Cargo ship of the United States Navy

USS Circe (AKA-25) was an named after the asteroid 34 Circe, which in turn was named after Circe, a goddess or sorceress in Greek mythology. USS Circe served as a commissioned ship for 18 months.

Circe (AKA-25) was launched 4 August 1944 by Walsh-Kaiser Co., Inc., Providence, R.I., under a Maritime Commission contract; sponsored by Mrs. R. E. Dougherty; acquired by the Navy 10 November 1944; and commissioned the same day.

==Service history==

===1945===
Circe reached Pearl Harbor from the East Coast 3 January 1945. Twenty days later she put to sea with Marine reinforcements and explosives for Guadalcanal, and through February, ferried troops in the Guadalcanal area. After practice landings in Savo Sound, she reported at Ulithi 21 March to stage for the assault of Okinawa.

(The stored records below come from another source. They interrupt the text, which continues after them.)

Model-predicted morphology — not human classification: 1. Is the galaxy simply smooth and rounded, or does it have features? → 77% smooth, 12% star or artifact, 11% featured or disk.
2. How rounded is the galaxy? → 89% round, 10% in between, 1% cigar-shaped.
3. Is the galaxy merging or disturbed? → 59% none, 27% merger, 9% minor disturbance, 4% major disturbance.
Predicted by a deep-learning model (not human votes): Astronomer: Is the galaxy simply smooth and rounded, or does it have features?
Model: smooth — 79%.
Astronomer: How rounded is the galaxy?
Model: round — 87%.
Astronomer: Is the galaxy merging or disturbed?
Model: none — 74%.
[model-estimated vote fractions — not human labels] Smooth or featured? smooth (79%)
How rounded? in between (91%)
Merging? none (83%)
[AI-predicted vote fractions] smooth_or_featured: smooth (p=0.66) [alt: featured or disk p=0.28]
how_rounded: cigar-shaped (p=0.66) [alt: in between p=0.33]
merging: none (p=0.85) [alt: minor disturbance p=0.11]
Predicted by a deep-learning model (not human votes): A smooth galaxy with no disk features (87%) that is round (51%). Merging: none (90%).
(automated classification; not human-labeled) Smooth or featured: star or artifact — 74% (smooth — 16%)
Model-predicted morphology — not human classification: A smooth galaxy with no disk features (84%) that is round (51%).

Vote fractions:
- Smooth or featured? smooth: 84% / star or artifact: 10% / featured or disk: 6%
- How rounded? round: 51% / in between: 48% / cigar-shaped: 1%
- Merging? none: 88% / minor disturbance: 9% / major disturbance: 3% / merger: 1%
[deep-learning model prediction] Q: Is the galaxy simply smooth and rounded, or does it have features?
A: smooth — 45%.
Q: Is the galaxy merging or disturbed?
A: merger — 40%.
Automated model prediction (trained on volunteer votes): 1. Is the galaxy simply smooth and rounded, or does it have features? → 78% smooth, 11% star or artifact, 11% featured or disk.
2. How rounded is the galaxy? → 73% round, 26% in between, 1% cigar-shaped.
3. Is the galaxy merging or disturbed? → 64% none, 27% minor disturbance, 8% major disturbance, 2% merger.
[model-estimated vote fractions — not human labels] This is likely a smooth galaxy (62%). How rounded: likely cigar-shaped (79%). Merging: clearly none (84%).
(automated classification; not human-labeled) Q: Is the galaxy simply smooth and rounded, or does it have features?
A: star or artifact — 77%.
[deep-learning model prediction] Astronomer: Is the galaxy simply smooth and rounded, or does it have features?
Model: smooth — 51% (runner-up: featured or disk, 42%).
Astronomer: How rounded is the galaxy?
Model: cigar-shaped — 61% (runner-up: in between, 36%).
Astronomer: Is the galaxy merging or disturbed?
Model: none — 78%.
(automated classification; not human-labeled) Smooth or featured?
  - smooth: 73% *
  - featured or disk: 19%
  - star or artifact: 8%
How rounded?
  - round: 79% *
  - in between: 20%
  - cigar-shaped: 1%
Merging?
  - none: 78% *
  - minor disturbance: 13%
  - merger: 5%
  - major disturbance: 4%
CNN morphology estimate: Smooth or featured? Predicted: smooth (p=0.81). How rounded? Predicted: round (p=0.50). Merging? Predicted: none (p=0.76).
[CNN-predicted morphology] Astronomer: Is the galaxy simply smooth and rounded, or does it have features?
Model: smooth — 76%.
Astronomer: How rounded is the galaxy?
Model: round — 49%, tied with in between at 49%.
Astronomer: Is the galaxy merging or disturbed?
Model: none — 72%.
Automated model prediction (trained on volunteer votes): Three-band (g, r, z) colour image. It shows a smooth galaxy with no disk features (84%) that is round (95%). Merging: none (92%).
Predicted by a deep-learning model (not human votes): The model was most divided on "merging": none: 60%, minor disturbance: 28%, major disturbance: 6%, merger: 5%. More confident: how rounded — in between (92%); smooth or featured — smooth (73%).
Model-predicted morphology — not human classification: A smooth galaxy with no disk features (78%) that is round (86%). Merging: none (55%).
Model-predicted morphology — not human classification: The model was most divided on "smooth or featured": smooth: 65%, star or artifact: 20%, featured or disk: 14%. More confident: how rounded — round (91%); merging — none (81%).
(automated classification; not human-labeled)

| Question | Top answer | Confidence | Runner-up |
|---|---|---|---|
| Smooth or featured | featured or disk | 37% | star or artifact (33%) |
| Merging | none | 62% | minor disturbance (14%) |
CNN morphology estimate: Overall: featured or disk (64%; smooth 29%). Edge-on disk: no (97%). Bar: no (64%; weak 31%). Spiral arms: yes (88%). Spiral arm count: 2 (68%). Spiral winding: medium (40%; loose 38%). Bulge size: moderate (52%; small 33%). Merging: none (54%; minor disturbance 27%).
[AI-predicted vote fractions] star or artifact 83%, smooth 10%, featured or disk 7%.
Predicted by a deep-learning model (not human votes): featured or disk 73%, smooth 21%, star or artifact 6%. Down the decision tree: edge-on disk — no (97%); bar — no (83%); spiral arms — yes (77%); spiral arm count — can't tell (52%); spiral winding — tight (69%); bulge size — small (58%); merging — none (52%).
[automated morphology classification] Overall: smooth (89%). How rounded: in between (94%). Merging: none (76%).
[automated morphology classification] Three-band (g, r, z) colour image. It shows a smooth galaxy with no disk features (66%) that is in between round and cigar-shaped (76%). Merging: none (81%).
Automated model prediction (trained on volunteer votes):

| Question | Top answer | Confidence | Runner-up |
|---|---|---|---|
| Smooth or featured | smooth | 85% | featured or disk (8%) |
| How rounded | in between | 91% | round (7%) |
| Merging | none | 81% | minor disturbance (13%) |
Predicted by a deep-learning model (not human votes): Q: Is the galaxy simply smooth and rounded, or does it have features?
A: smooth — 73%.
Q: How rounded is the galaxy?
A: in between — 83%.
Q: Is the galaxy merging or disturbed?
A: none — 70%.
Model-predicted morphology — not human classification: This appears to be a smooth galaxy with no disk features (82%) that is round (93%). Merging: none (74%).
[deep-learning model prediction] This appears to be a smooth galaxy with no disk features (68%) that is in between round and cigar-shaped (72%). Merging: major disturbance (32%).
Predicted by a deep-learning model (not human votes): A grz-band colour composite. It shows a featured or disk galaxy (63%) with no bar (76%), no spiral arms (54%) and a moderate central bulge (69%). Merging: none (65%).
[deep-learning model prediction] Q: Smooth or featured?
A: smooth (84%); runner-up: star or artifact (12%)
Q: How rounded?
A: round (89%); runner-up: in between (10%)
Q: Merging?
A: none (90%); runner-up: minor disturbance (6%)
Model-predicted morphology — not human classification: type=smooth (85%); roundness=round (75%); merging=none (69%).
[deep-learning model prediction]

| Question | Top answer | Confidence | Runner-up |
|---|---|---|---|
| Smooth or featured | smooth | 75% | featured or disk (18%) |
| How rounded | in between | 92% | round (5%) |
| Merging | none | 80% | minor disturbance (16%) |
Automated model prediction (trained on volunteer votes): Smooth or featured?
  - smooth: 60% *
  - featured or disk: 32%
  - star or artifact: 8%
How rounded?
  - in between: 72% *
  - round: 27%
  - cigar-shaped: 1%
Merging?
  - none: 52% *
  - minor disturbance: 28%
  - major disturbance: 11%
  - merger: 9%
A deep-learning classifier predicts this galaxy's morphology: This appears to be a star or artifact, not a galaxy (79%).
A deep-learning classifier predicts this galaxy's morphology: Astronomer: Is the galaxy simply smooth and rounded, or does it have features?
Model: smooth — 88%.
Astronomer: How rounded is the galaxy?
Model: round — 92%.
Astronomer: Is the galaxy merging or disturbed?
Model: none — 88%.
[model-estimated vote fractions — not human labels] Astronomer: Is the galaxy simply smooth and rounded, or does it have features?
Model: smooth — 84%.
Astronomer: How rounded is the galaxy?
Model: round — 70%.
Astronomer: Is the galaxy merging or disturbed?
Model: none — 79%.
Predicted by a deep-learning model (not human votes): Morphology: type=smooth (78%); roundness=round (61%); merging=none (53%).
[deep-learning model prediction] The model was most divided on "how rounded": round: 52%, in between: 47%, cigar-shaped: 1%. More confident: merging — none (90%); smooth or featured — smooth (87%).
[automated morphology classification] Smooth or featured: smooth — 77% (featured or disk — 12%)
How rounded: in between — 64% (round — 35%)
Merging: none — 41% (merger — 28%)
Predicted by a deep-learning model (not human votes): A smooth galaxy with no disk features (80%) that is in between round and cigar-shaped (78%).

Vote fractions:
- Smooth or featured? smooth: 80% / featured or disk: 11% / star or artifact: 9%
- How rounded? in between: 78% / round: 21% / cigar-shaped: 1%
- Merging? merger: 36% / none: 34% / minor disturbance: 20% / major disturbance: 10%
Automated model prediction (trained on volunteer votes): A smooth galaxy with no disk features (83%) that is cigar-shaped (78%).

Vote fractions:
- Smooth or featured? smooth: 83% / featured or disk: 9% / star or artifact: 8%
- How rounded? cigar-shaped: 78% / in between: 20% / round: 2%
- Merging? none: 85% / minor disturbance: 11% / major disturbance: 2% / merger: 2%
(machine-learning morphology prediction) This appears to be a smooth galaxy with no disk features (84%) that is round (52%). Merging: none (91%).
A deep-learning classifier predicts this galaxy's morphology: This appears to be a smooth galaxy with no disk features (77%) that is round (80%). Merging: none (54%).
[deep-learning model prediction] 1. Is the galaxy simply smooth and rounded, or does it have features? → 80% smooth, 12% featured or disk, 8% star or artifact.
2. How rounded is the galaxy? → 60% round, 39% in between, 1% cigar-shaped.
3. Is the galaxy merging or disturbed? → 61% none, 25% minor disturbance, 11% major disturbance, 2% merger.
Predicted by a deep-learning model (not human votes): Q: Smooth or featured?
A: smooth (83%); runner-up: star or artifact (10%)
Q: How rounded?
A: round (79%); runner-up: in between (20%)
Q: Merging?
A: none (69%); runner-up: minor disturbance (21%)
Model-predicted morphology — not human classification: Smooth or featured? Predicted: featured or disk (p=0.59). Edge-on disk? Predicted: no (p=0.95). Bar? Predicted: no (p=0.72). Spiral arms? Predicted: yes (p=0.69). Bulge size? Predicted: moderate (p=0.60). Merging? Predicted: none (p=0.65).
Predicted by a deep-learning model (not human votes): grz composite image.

Between 1 April 1945 and 6 April, Circe was part of the vast armada off Okinawa, closing the coast in daylight to offload men and equipment, and retiring seaward at night. She called at Saipan and Pearl Harbor on her passage to San Francisco, where from 19 May to 27 May she loaded cargo for a voyage to Pearl Harbor. Sailing again from San Francisco 24 June, she carried pilots and ground crews to Eniwetok, Kwajalein, Saipan, and Tinian, returning with men thus relieved to Pearl Harbor 13 August.

Clearing Pearl Harbor 25 September 1945, Circe supported the occupation on cargo duty which took her to ports in Japan and Korea, returning with homeward bound servicemen to San Francisco 20 December 1945.

===Decommissioning===
There she was decommissioned 20 May 1946, and transferred to the War Shipping Administration for disposal 26 June 1946.

Circe received one battle star for World War II service.